**** TESTO CITATO ****

# Bleuté



## kokoroko

Bonjour,
Je cherche une traduction de cette phrase en italien: Les _lointains bleutés_ étaient brumeux.
Quelqu'un pourrait m'aider? Merci


----------



## Necsus

Mais il n y a pas un substantif?


----------



## kokoroko

Bleutés est un substantif


----------



## symposium

In effetti esiste il sostanztivo "azzurrità": "le lontane azzurrità erano brumose".E' sicuramente poco usato, e per questo potrebbe suscitare delle idee poetiche. Altrimenti potresti stravolgere un po' la frase: "le lontananze erano coperta da una foschia azzurra".


----------



## kokoroko

grazie!


----------



## Necsus

Io non lo trovo come sostantivo. Dal Larousse:

*bleuté, bleutée*
adjectif
 *DÉFINITIONS*

Qui est légèrement coloré en bleu : Des verres bleutés.
Qui a des reflets bleus : Éclair bleuté.
Se dit d'un bois ayant subi le bleuissement.

**** ELENCO DEI DATI ****

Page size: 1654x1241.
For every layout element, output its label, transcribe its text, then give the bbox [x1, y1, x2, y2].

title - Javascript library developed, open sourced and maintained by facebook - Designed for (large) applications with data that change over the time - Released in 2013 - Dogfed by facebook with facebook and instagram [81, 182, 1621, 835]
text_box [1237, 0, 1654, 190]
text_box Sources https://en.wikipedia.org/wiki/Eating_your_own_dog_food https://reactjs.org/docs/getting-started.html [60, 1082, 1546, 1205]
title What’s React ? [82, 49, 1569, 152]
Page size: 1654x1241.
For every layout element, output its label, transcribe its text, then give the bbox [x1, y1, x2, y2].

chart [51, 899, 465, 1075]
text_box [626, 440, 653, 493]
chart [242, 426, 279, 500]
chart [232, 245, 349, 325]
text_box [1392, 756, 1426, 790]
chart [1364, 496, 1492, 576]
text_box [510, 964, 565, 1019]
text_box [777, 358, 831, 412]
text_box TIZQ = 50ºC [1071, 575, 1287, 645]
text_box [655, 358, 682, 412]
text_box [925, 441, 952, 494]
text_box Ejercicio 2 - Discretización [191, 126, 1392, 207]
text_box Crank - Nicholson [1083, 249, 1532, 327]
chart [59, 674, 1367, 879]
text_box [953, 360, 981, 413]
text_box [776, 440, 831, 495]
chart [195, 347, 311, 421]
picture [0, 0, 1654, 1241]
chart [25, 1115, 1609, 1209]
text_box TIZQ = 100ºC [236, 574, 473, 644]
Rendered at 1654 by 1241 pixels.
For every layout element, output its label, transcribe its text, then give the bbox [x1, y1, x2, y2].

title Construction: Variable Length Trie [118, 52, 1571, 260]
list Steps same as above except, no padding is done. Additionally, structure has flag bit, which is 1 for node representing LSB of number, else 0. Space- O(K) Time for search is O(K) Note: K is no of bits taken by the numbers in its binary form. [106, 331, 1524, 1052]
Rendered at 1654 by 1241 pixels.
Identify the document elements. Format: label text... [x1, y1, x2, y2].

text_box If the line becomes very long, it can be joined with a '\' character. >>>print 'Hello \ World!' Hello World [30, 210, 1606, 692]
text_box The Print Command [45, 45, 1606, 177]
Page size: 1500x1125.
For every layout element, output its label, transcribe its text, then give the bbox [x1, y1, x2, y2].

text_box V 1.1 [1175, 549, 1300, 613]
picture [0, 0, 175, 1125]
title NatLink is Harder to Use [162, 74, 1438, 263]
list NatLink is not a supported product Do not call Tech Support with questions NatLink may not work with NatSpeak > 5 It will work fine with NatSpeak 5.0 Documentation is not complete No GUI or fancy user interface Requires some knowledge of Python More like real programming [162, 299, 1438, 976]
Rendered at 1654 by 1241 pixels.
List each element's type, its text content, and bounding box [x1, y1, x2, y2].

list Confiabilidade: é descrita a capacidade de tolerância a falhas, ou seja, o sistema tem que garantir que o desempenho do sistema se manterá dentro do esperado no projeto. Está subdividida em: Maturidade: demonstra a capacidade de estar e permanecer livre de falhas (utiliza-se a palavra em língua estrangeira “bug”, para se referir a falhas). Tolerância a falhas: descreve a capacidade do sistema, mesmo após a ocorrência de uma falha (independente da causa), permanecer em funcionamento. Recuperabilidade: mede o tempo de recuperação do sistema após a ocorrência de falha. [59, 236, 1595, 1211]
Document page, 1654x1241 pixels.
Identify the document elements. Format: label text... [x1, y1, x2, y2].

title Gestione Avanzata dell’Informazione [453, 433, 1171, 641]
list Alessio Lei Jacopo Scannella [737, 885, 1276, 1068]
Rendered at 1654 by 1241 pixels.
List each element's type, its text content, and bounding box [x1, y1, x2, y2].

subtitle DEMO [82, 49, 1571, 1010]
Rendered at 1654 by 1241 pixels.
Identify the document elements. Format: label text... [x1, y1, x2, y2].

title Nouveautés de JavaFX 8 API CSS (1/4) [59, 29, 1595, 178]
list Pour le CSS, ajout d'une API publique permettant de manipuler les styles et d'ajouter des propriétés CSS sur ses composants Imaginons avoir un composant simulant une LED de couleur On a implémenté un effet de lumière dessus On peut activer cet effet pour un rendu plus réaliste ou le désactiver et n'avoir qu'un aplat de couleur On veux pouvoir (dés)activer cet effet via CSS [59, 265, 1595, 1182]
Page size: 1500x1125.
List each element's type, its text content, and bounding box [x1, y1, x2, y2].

****

- _COMPITO DA SVOLGERE_
Prosegui la discussione sulla traduzione in italiano di «bleuté», riprendendo dopo l'ultima definizione riportata. I dati riportati sopra non servono.

- _RISPOSTA CORRETTA_
----------



## Aliph

Mi sembra che lointain sia un sostantivo oltre che aggettivo
*lointain, *nom masculin
dans le lointain   in lontananza
au lointain   in lontananza

Traduction : lointain - Dictionnaire français-italien Larousse

_Le lontananze azzurrognole erano ricoperte di nebbia_


----------



## LesCopainsd'abord

Aliph said:


> Mi sembra che lointain sia un sostantivo oltre che aggettivo
> *lointain, *nom masculin
> dans le lointain   in lontananza
> au lointain   in lontananza
> 
> Traduction : lointain - Dictionnaire français-italien Larousse
> 
> _Le lontananze azzurrognole erano ricoperte di nebbia_


*Assolutamente*, "lointain" qui è un sostantivo. 
Anche se "lointain" può essere un aggettivo come in "un jour lointain", "un lointain cousin"...

Per "brumeux" avrei utilizzato "annebbiate" o "nebbiose" - sono francese madrelingua, dunque vorrei avere l'opinione di un(a) italiano(a) madrelingua.
Grazie !


----------



## symposium

Anche in italiano abbiamo le parole "bruma" e "brumoso" (prese dal francese): "deh come grige pesano le brume su Lutezia...". Quindi "le lontananze azzurre/azzurrognole/azzurrastre erano brumose" va bene. "Nebbia/bruma/foschia" di fatto indicano la stessa cosa, ma (a me sembra) "nebbia" è il termine più tecnico, più metereologico; "foschia" il più poetico, il più vago; "bruma" il meno usato, quindi quello che ha un sapore più letterario, più ricercato.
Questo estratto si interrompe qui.